■ **Work request**: Reproduce the records that follow in full, excluding any picture they contain.

++++ Data supplied

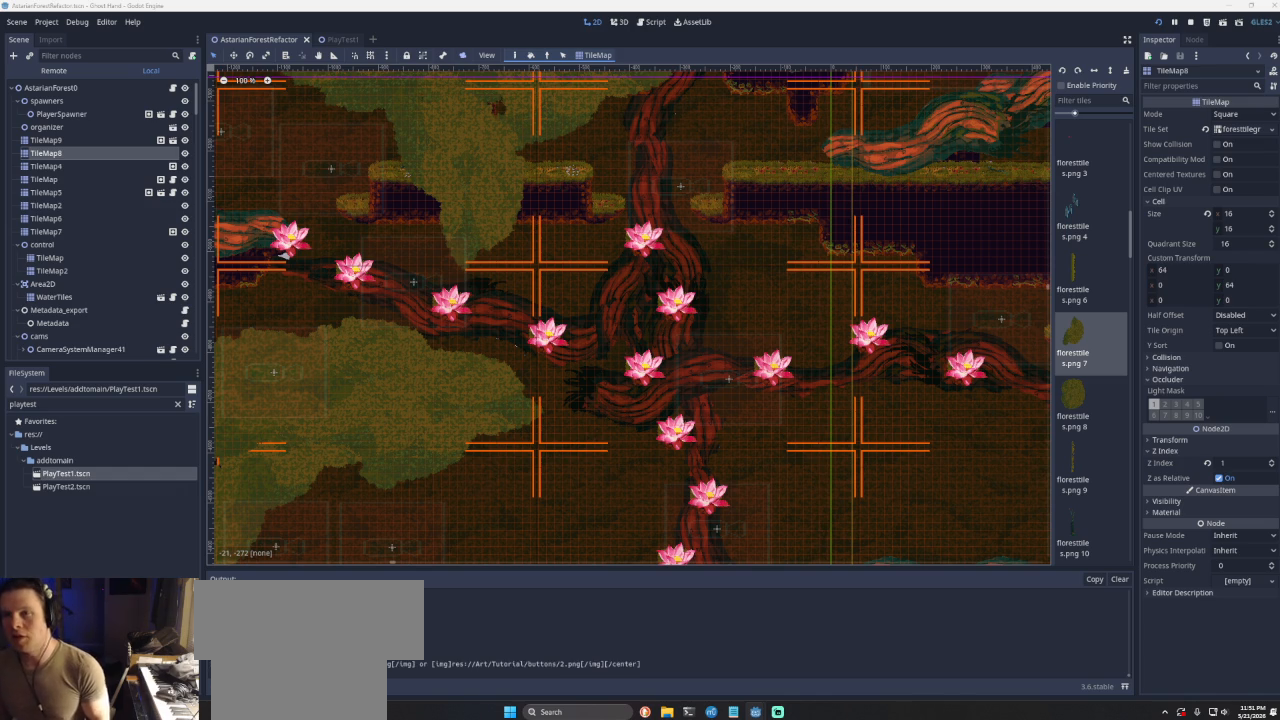
{"buttons": ["CROSS"], "left_stick": "left", "right_stick": "center", "events": [[133, "left_stick", "left"], [467, "CROSS", "down"]]}
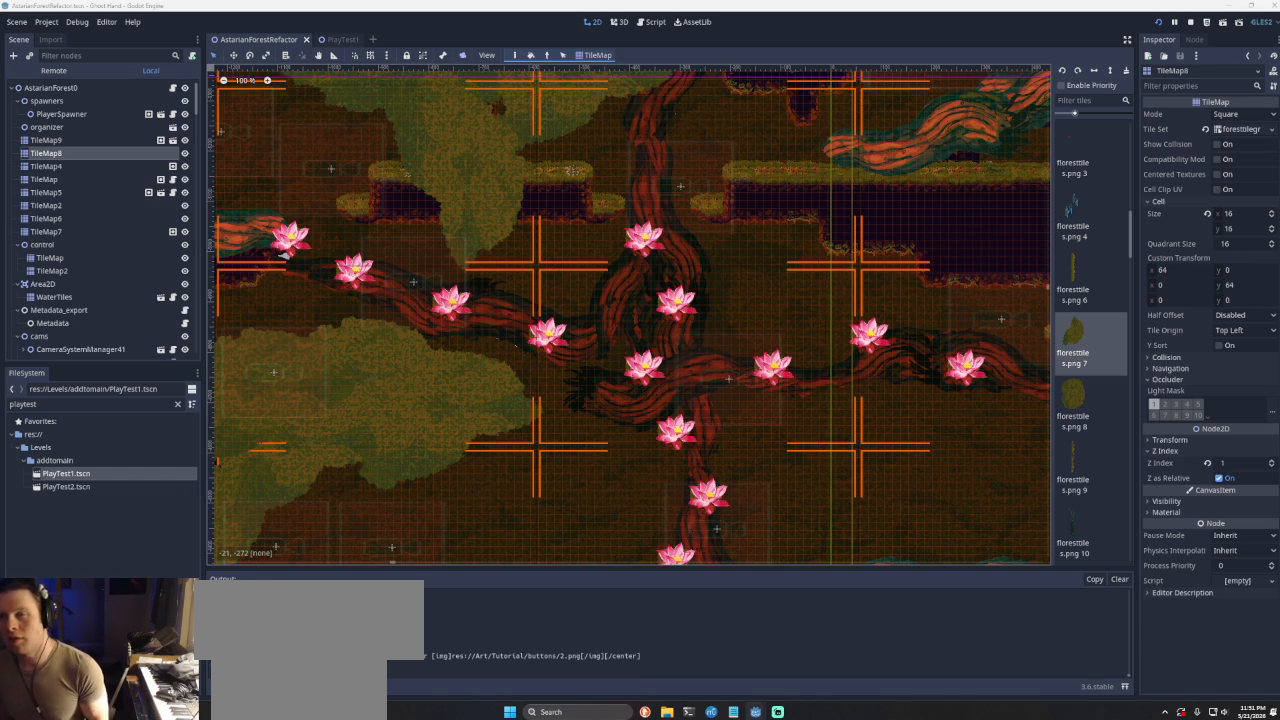
{"buttons": [], "left_stick": "left", "right_stick": "center", "events": [[433, "CROSS", "up"]]}
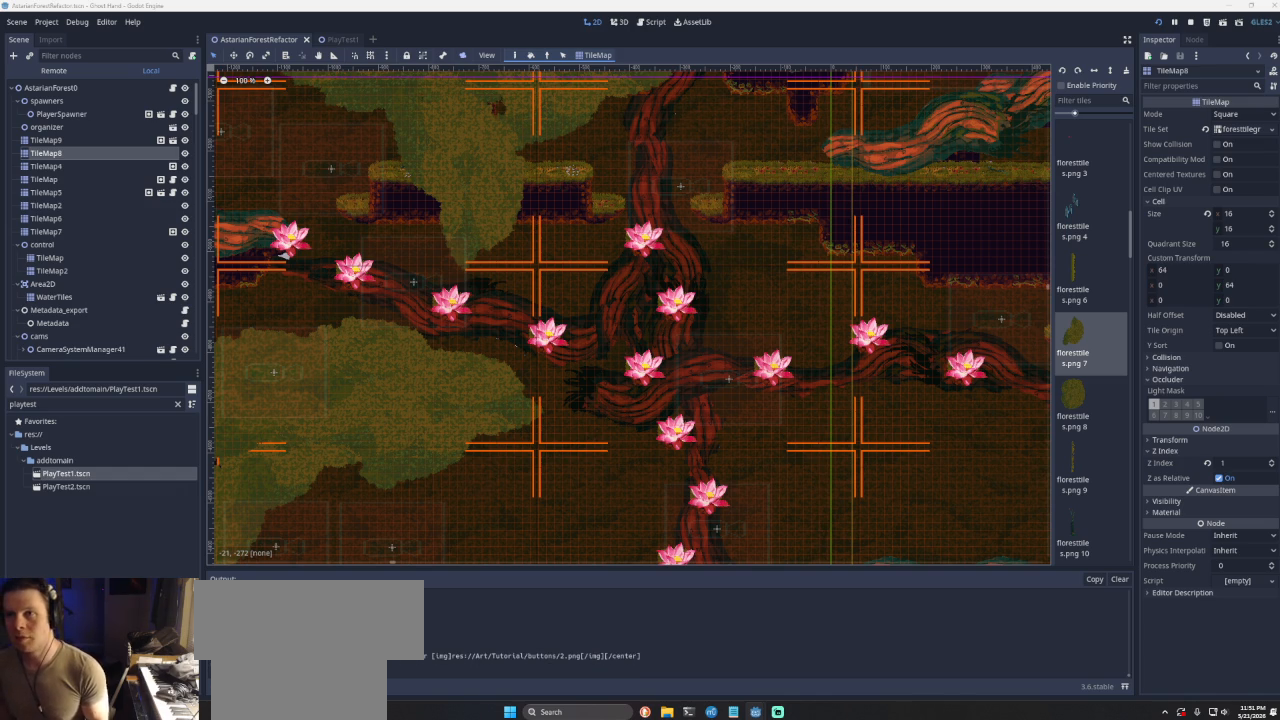
{"buttons": ["CROSS"], "left_stick": "left", "right_stick": "center", "events": [[500, "CROSS", "down"]]}
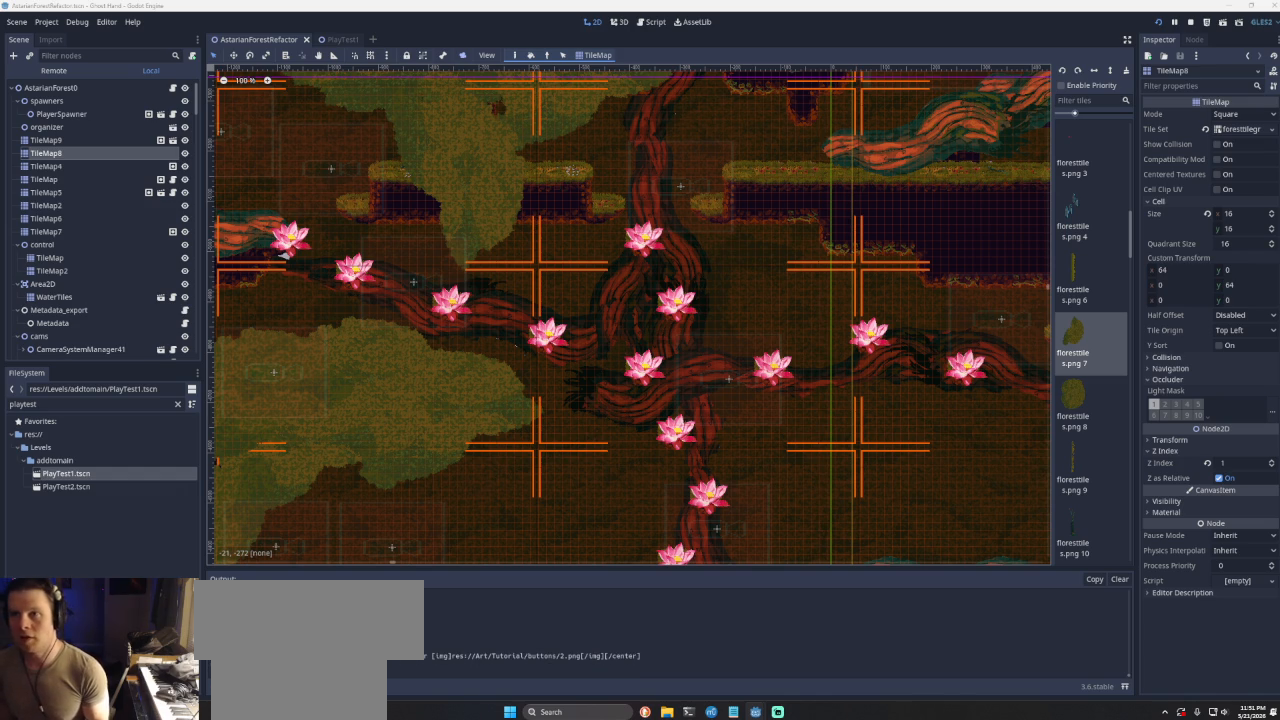
{"buttons": [], "left_stick": "left", "right_stick": "center", "events": [[400, "CROSS", "up"]]}
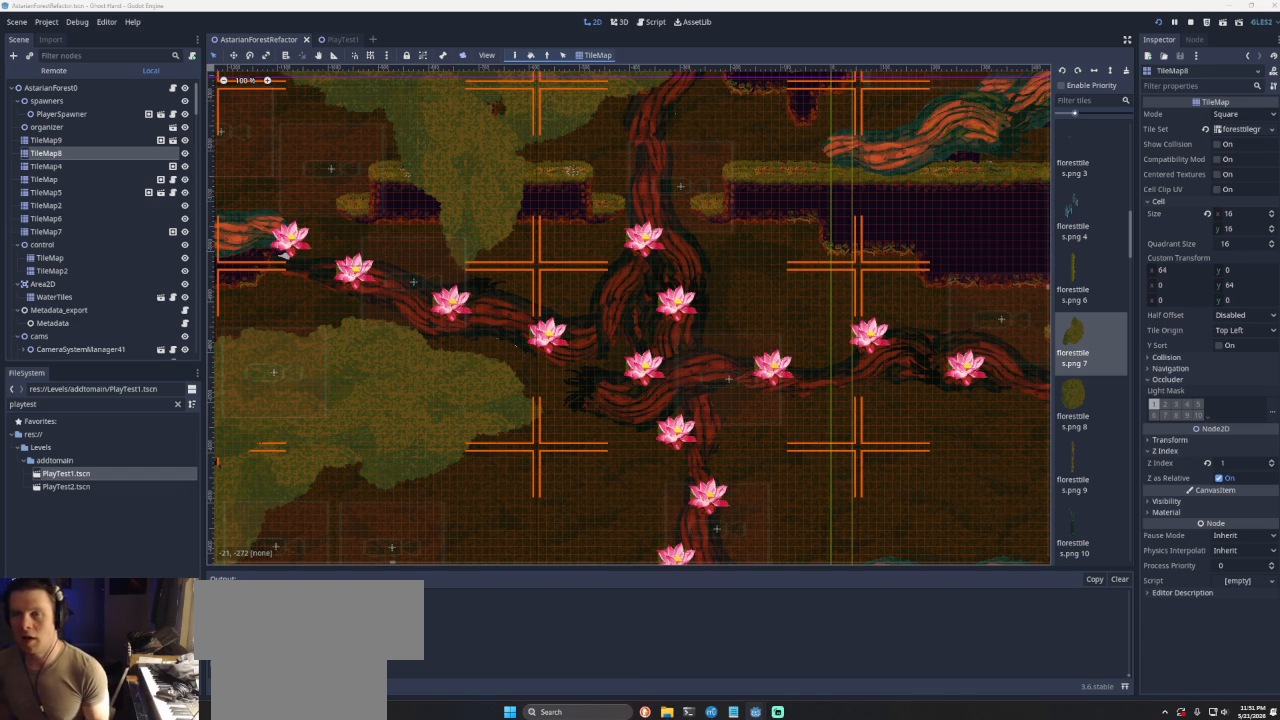
{"buttons": [], "left_stick": "left", "right_stick": "center", "events": [[100, "CROSS", "down"], [467, "CROSS", "up"]]}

++++++++

■ **Task result**:
{"buttons": ["CROSS"], "left_stick": "left", "right_stick": "center", "events": [[133, "left_stick", "left"], [467, "CROSS", "down"]]}
{"buttons": [], "left_stick": "left", "right_stick": "center", "events": [[433, "CROSS", "up"]]}
{"buttons": ["CROSS"], "left_stick": "left", "right_stick": "center", "events": [[500, "CROSS", "down"]]}
{"buttons": [], "left_stick": "left", "right_stick": "center", "events": [[400, "CROSS", "up"]]}
{"buttons": [], "left_stick": "left", "right_stick": "center", "events": [[100, "CROSS", "down"], [467, "CROSS", "up"]]}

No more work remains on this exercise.